Entrepreneurs looking to capitalize on Colorado’s agricultural resources and business climate now have another route to develop and test out their ideas in Denver.
Colorado State University’s Spur campus, which launched its Food Innovation Center two years ago, aims to help businesses find the resources they need to be successful. The center and its team of food scientists invite participants to develop food products and identify potential markets for them, driving economic development in the state.
Inside, you’ll find a commercial kitchen, a sensory testing lab and a soon-to-open dairy center, among other specialized testing facilities.
Mike Gable, director of the Food Innovation Center, said that businesses both large and small come to the center for help with quality control, creating a nutrition facts panel or just to make sure that their product tastes good.
“The Food Innovation Center is really set out to support food entrepreneurs of all shapes and sizes. [From] people saying, ‘I want to get my grandmother's recipe into supermarkets,’ [to] the people that say, ‘I've launched brands before, I just need a food scientist to help me with shelf life,” Gabel said.

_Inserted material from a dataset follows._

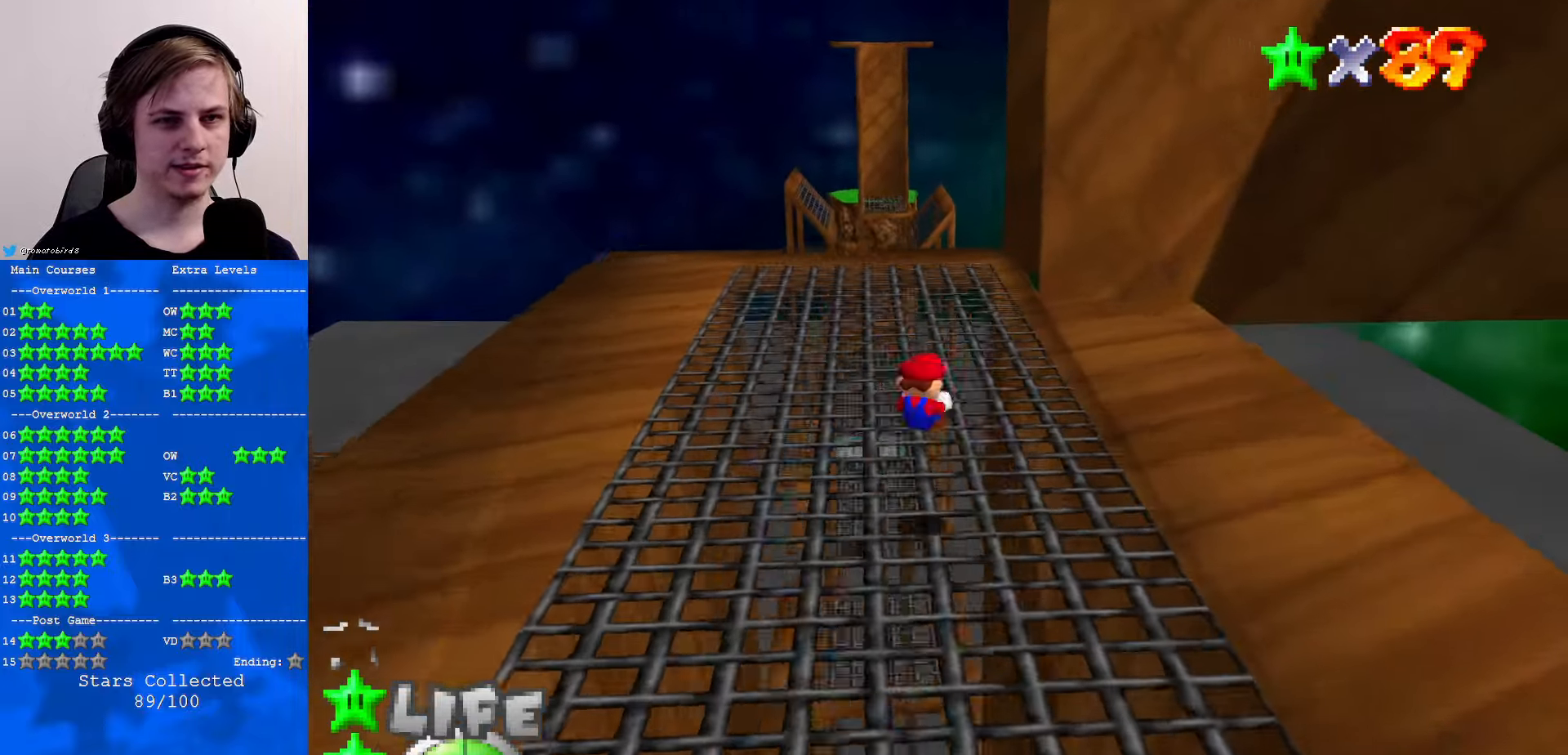
{"buttons": [], "left_stick": "up", "events": [[233, "B", "down"], [333, "B", "up"], [366, "A", "up"]]}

The sensory lab on site has a database of roughly 1,700 registered “taste buds” – or people who are paid to try everything from tonic water to sausage.
“[They] just say, ‘right, that's good, but I prefer sample A versus sample B’, or ‘I don't taste any difference between these two’. And so that really is something helpful for a lot of the companies before they go forward with [their] launch,” Gable said.
Sensory manager Martha Calvert builds the taste testing list around versatility. If a company wants to isolate a particular age group or see how their product will do with a Hispanic audience, she can bring together the specific type of focus group they need.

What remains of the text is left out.